# Assignment
Count every line in the records below that contains the string "Euro". Report that number alone.

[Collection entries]
■ ■ ■

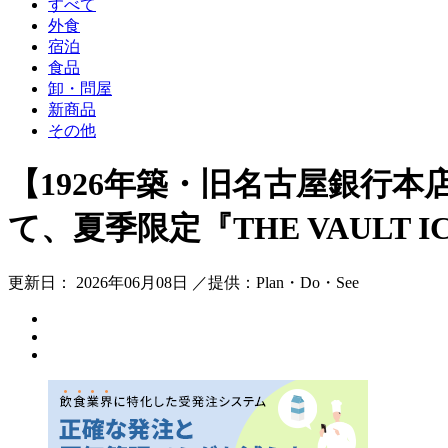
すべて
外食
宿泊
食品
卸・問屋
新商品
その他
【1926年築・旧名古屋銀行本店
て、夏季限定『THE VAULT
更新日： 2026年06月08日 ／提供：Plan・Do・See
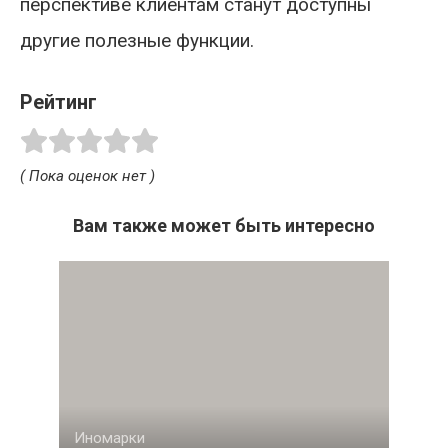
перспективе клиентам станут доступны
другие полезные функции.
Рейтинг
( Пока оценок нет )
Вам также может быть интересно
Иномарки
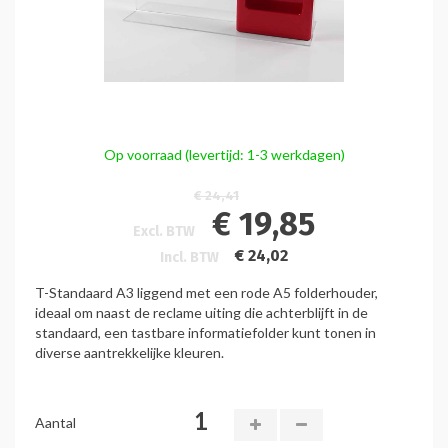
Op voorraad (levertijd: 1-3 werkdagen)
€ 24,41
€ 19,85
Excl. BTW
€ 24,02
Incl. BTW
T-Standaard A3 liggend met een rode A5 folderhouder,
ideaal om naast de reclame uiting die achterblijft in de
standaard, een tastbare informatiefolder kunt tonen in
diverse aantrekkelijke kleuren.
Aantal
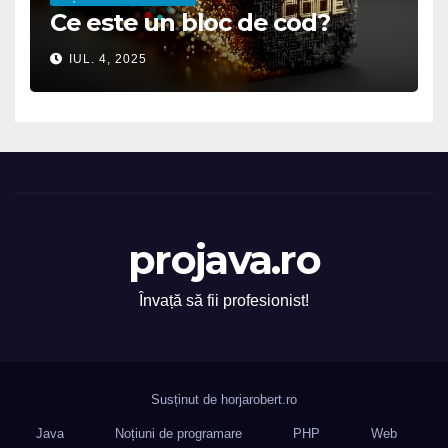
Ce este un bloc de cod?
IUL. 4, 2025
projava.ro
Învață să fii profesionist!
Susținut de horjarobert.ro
Java
Noțiuni de programare
PHP
Web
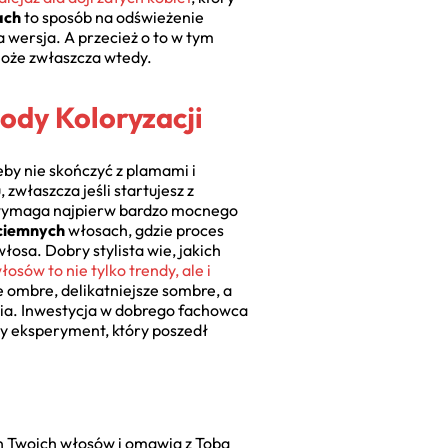
ach
to sposób na odświeżenie
a wersja. A przecież o to w tym
może zwłaszcza wtedy.
ody Koloryzacji
żeby nie skończyć z plamami i
właszcza jeśli startujesz z
ci wymaga najpierw bardzo mocnego
 ciemnych
włosach, gdzie proces
łosa. Dobry stylista wie, jakich
sów to nie tylko trendy, ale i
 ombre, delikatniejsze sombre, a
cia. Inwestycja w dobrego fachowca
y eksperyment, który poszedł
an Twoich włosów i omawia z Tobą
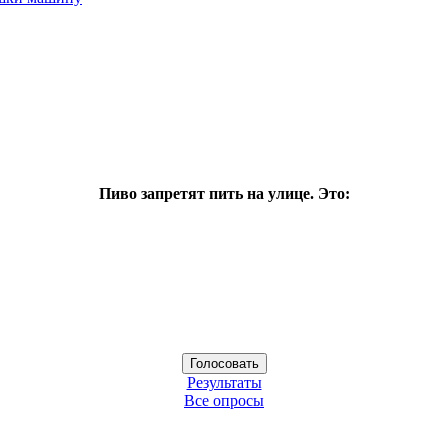
Пиво запретят пить на улице. Это:
Результаты
Все опросы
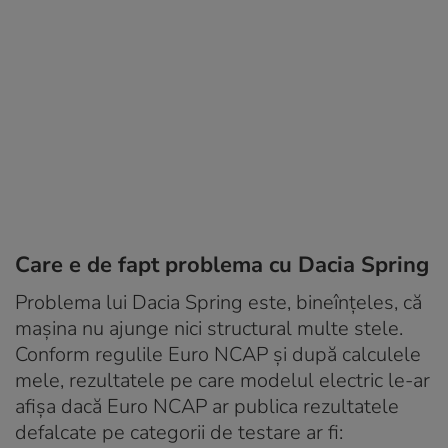
Care e de fapt problema cu Dacia Spring
Problema lui Dacia Spring este, bineînțeles, că
mașina nu ajunge nici structural multe stele.
Conform regulile Euro NCAP și după calculele
mele, rezultatele pe care modelul electric le-ar
afișa dacă Euro NCAP ar publica rezultatele
defalcate pe categorii de testare ar fi:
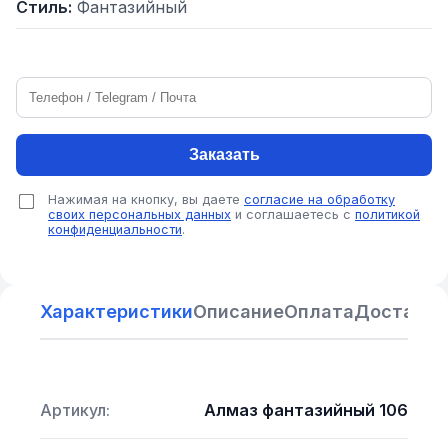
Стиль:
Фантазийный
Заказать
Нажимая на кнопку, вы даете
согласие на обработку
своих персональных данных
и соглашаетесь с
политикой
конфиденциальности
.
Характеристики
Описание
Оплата
Доставка
Артикул:
Алмаз фантазийный 106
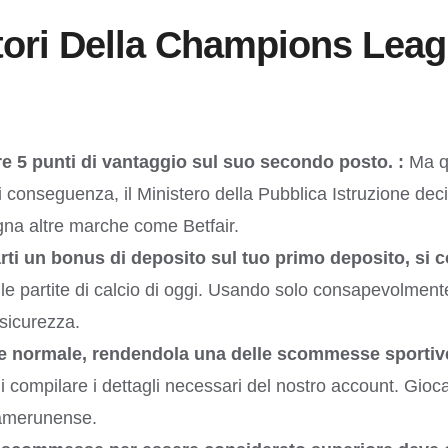
atori Della Champions Lea
ere 5 punti di vantaggio sul suo secondo posto. :
Ma qu
i. Di conseguenza, il Ministero della Pubblica Istruzione d
gna altre marche come Betfair.
un bonus di deposito sul tuo primo deposito, si cons
o le partite di calcio di oggi. Usando solo consapevolmen
 sicurezza.
se normale, rendendola una delle scommesse sportive p
i compilare i dettagli necessari del nostro account. Gio
camerunense.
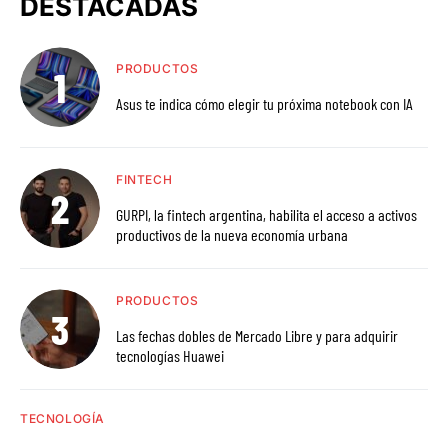
DESTACADAS
PRODUCTOS
Asus te indica cómo elegir tu próxima notebook con IA
FINTECH
GURPI, la fintech argentina, habilita el acceso a activos
productivos de la nueva economía urbana
PRODUCTOS
Las fechas dobles de Mercado Libre y para adquirir
tecnologías Huawei
TECNOLOGÍA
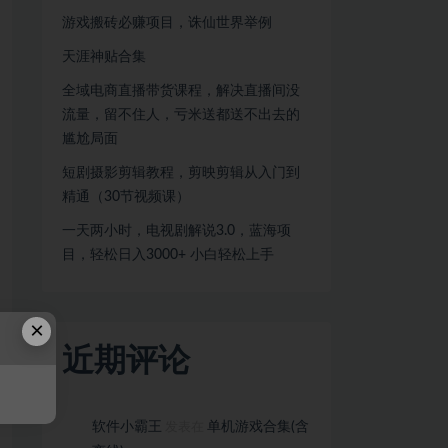
游戏搬砖必赚项目，诛仙世界举例
天涯神贴合集
全域电商直播带货课程，解决直播间没
流量，留不住人，亏米送都送不出去的
尴尬局面
短剧摄影剪辑教程，剪映剪辑从入门到
精通（30节视频课）
一天两小时，电视剧解说3.0，蓝海项
目，轻松日入3000+ 小白轻松上手
×
近期评论
软件小霸王
单机游戏合集(含
发表在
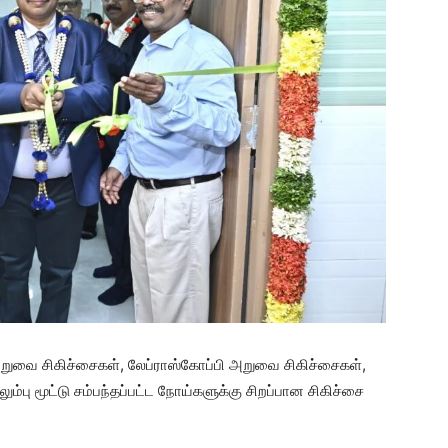
றுவை சிகிச்சைகள், லேப்ராஸ்கோப்பி அறுவை சிகிச்சைகள்,
ும்பு மூட்டு சம்பந்தப்பட்ட நோய்களுக்கு சிறப்பான சிகிச்சை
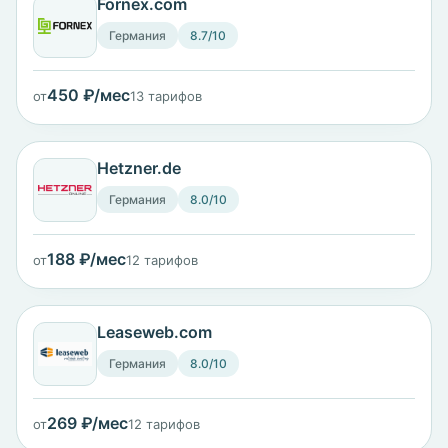
Fornex.com
Германия
8.7/10
450 ₽/мес
от
13 тарифов
Hetzner.de
Германия
8.0/10
188 ₽/мес
от
12 тарифов
Leaseweb.com
Германия
8.0/10
269 ₽/мес
от
12 тарифов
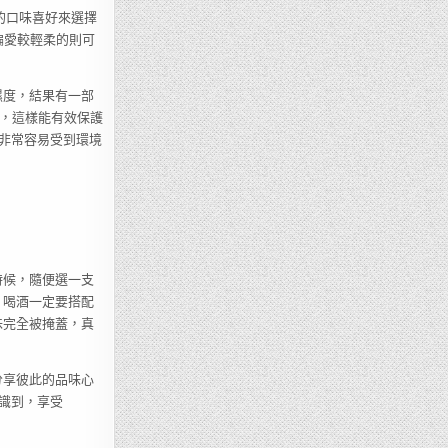
的口味喜好來選擇
而偏愛較輕柔的則可
濕度，結果有一部
境，這樣能有效保護
非常容易受到環境
時候，隨便選一支
，喝酒一定要搭配
味完全被掩蓋，真
分享彼此的品味心
識到，享受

■ ■ ■

# The answer
2